# Gas deduction question



## Thex415 (Feb 3, 2016)

Hi!

I am wondering if even if I use the standard deduction with the mileage , I am able to deduct somehow my gas expenses ? Even though I am using gas for the vehicle I'm also saving gas money the previous week to keep my 'uber driving business' going along, as I am a full time driver. Any help with that is appreciated .


----------



## Older Chauffeur (Oct 16, 2014)

Thex415 said:


> Hi!
> 
> I am wondering if even if I use the standard deduction with the mileage , I am able to deduct somehow my gas expenses ? Even though I am using gas for the vehicle I'm also saving gas money the previous week to keep my 'uber driving business' going along, as I am a full time driver. Any help with that is appreciated .


No, if you take the mileage deduction of 57.5 cents per mile, that includes gas. Think of it this way, you get a deduction of $57.50 for each hundred business miles you drive, which reduces your taxable income significantly .


----------



## UberTaxPro (Oct 3, 2014)

Thex415 said:


> Hi!
> 
> I am wondering if even if I use the standard deduction with the mileage , I am able to deduct somehow my gas expenses ? Even though I am using gas for the vehicle I'm also saving gas money the previous week to keep my 'uber driving business' going along, as I am a full time driver. Any help with that is appreciated .

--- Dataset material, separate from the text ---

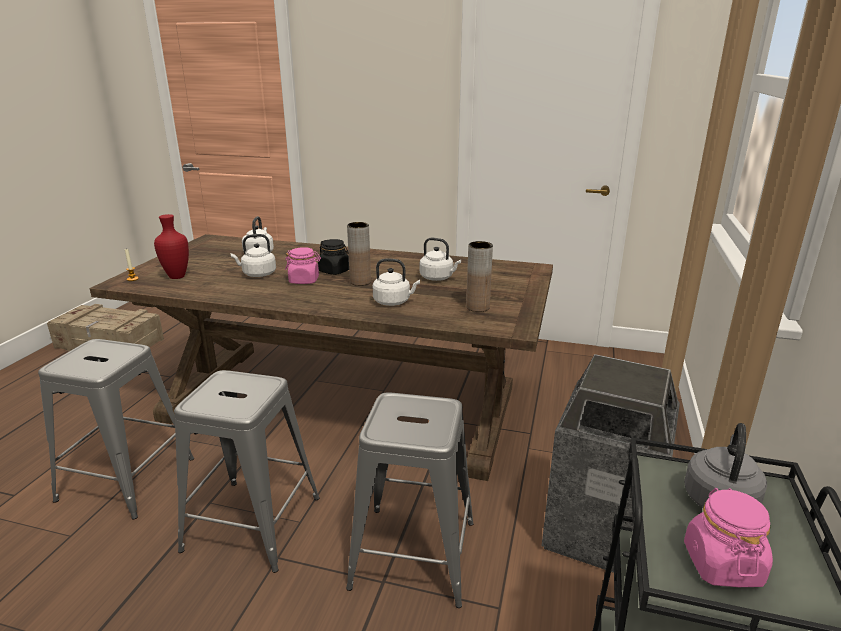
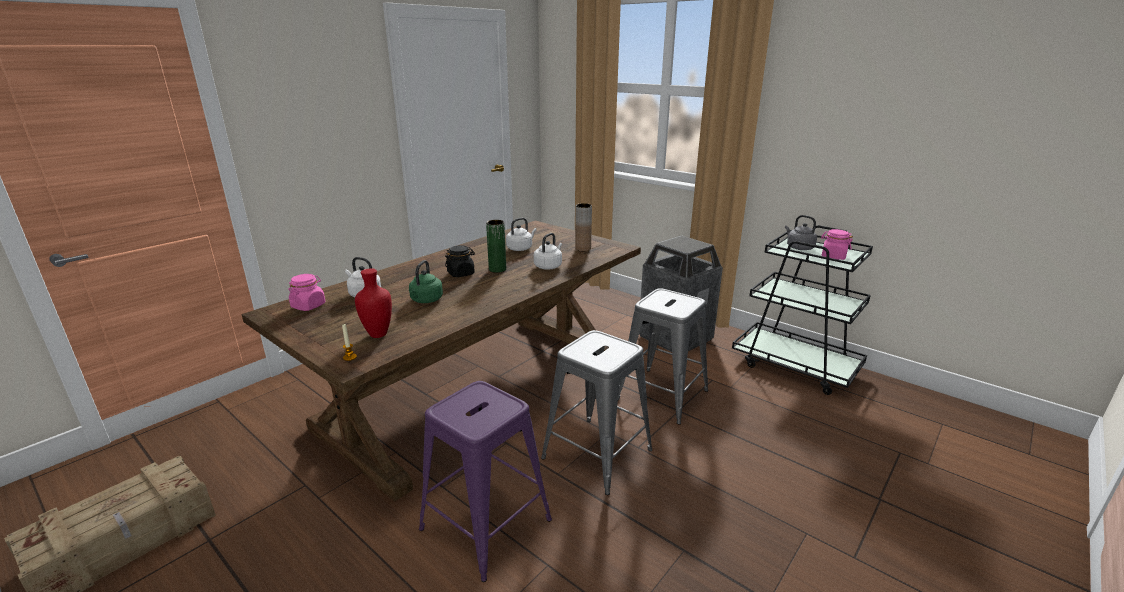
camera: 65 degrees left, 0 degrees up
(128, 479) = (486, 524): grey stool -> purple stool
(257, 274) = (426, 300): white kettle -> green kettle
(304, 280) = (468, 286): pink jar -> pink jar (308, 306)
(360, 282) = (497, 269): brown vase -> green vase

This link kinda explains what is included in standard mileage http://www.companymileage.com/howmileageratedetermined.html
As far as your gas expense goes....if its personal gas (while online only) or pax gas you can deduct the ordinary and necessary air freshener, if its your friends gas no deduction allowed!


----------



## Thex415 (Feb 3, 2016)

Well thanks for the answers , it's much appreciated! These taxes can be a little confusing but I'm getting the hang of them.


----------